I met with Kronman in his office at the Yale Law School to talk about democracy and aristocracy, campus debates over free speech, affirmative action, and what he calls “the conversational ideal.”
The Assault on American Excellenceis tonally restrained and evenhanded, but there’s also anger here. What are you angry about?
What is it that distresses me? The eclipse of what I call “the conversational ideal.” The idea of the university as a space apart, given over to the rare and difficult task of pursuing the truth.
That’s been compromised in a variety of ways.
Let’s talk about aristocracy. Much of your argument depends on the tension between democratic and aristocratic values. Colleges — and you’re really talking about elite colleges, here — ought to preserve, you say, “an aristocratic ethos in an otherwise democratic culture.”
Our most elite universities are today running away from their elitism, denying it, doing their best to conceal or suppress it. In running away from it, they not only disown values and traditions that are an important part of their identity, but they also disserve the great democratic country in which they sit. These elite schools are national treasures. Their elitism is what makes them such.
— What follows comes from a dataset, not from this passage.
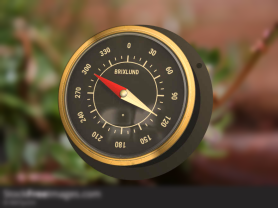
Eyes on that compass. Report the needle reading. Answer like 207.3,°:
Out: 300,°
It’s not a problem, it’s an asset, a value, something to be cherished and cared for.
But our colleges have sought to do more than just train their students in a discipline or equip them with the knowledge they need for vocational pursuit. They have sought to do something more general — to equip them for a life of responsible and enjoyable observation, judgment, and action. They have sought to instill in them those traits of character which are important and perhaps indispensable to leading a life of an intellectually, morally, spiritually, and aesthetically rich and full kind.
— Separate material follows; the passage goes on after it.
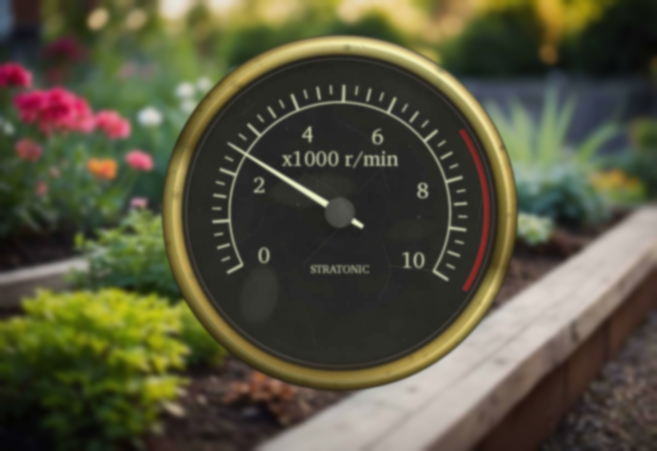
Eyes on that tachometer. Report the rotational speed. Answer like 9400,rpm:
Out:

In fact, very little attention, certainly in the humanities, is now paid to the quality of the education these precious few are receiving once they’ve been admitted. What does it matter how difficult it is to get into a club if the club isn’t doing anything worthwhile?
I still believe with every bone in my body that what our universities are doing — or ought to be doing — at the undergraduate level is as worthy as any enterprise on earth. But I don’t think it is possible to explain what that is, let alone defend and justify it, without recurring to the aristocratic ideal of character that lies at the heart of a liberal education.